Van Buren is indeed surprised, but not at all pleasantly. Once Van Buren picks up on Tóth’s reputation as an admired modernist innovator associated with the Bauhaus school, though, he hires him to build a community center that would incorporate a library, a theater, a gymnasium, and perhaps most challengingly for Tóth, a Protestant chapel. To sweeten the deal, Van Buren arranges to have Tóth’s wife (Felicity Jones) and niece (Raffey Cassidy) brought to the States.

“Classical in its construction and avant-garde in its often hazy and dissonant storytelling,” writes Mark Asch for the Art Newspaper, The Brutalist finds Corbet and his writing partner, filmmaker Mona Fastvold (The World to Come), “interested in power and spectacle—whether the frozen spectacle of a building, the crowds and mass political movements of his proof-of-concept debut The Childhood of a Leader, or the DeLilloan mix of violence and mass-media dreamlife in his previous feature Vox Lux, about a school shooting survivor turned pop icon. Also an actor, Corbet for a time in the 2010s was the go-to American for the European arthouse elite—in 2014 alone, he appeared in films by Olivier Assayas, Mia Hansen-Løve, Ruben Östlund, and Bertrand Bonello—and like the self-expatriated New Yorker Stanley Kubrick he sets his films in what feels like an imagined America, at once magisterial in their realization and slightly stilted, as if mistranslated into archetype.”

“Though it fancies itself an all-encompassing postmodern tragedy about the essential corruption of the American soul,” writes Film Comment’s Clinton Krute in probably the harshest review yet, “The Brutalist is, if nothing else, a film about grief—over the loss of country, family, and self. This pervading sense of mourning is the most coherent thing about this largely unfocused and self-important movie, communicated almost entirely via the performances of actors Adrien Brody and Guy Pearce, who embody two very different, and very grief-stricken men.”

“It’s hard to register The Brutalist as anything other than a gloss on There Will Be Blood and The Master,” writes Filmmaker’s Vadim Rizov, and here’s where we should mention that Corbet has taken Paul Thomas Anderson’s commitment to shooting on film a step further by making The Brutalist the first feature shot in VistaVision since Marlon Brando’s One-Eyed Jacks (1961). As David Ehrlich notes in IndieWire’s list of the twenty-five best movies of 2024 (where The Brutalist comes in at #25), “projected on three hundred pounds’ worth of 70 mm film stock, Corbet’s epic draws a perfectly self-evident connection between the weight of its raw material and that of the concrete monolith Tóth creates over the course of the story.”
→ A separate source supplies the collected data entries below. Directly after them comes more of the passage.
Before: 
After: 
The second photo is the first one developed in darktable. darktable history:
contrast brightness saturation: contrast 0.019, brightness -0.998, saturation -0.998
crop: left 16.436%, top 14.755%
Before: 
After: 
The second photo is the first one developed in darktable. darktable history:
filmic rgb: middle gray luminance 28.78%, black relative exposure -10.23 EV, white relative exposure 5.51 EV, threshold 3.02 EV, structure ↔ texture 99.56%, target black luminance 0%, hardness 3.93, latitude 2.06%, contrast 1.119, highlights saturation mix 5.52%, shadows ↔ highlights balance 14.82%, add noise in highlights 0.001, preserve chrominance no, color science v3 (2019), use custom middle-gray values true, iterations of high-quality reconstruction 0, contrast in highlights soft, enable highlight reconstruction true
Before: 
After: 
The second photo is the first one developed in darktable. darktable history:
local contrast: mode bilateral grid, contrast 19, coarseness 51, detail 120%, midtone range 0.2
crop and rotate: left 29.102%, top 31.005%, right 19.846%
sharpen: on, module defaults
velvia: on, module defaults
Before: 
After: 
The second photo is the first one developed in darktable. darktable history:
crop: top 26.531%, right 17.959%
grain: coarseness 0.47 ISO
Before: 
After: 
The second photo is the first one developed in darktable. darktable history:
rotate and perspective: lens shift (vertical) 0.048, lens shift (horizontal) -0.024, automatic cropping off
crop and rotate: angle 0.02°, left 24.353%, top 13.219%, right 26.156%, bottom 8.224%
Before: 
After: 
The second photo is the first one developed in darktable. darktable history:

“But while PTA can write showy eccentricity all day,” writes Rizov, “this film’s writing is literary but less memorable, and its weaknesses undermine the performers.” Dispatching to the Notebook from Venice, Leonardo Goi would disagree: “Even at their most transcendental, Anderson’s works can hardly hide the exertion required to conjure that; The Brutalist, in turn, makes its most otherworldly moments feel almost effortless . . . That Corbet can make such a muscular story feel so nimble is nothing short of astonishing.” For Godfrey Cheshire at RogerEbert.com, The Brutalist “gives us Corbet as a master storyteller, mounting a complex period tale that I found enthralling from its first minute to the last.”

As for Brody, “he’s remarkable in The Brutalist, in a way that makes you feel like you’re seeing him afresh, with his open parenthesis of a body and that handsome, hangdog face that’s always ruefully giving away a little more than his characters want,” writes Vulture’s Alison Willmore. The Hollywood Reporter’s David Rooney finds that Brody “pours himself into the character with bristling intelligence and internal fire, holding nothing back as he viscerally conveys both exultant highs and gutting sorrows.”

Keith Uhlich admires the performances from both Brody and Pearce, “the former strenuously working from the inside out, the latter going shamelessly all-surface,” and suggests that Felicity Jones is going to be “the one who gets the awards show clip . . . But it’s a sneakily cameoing Ariane Labed as the elder incarnation of a László relation who leads this ever-expanding void of a film deep into the abyss, via a jaw-dropping climactic monologue that defiantly explicates everything even as it diabolically explains nothing.”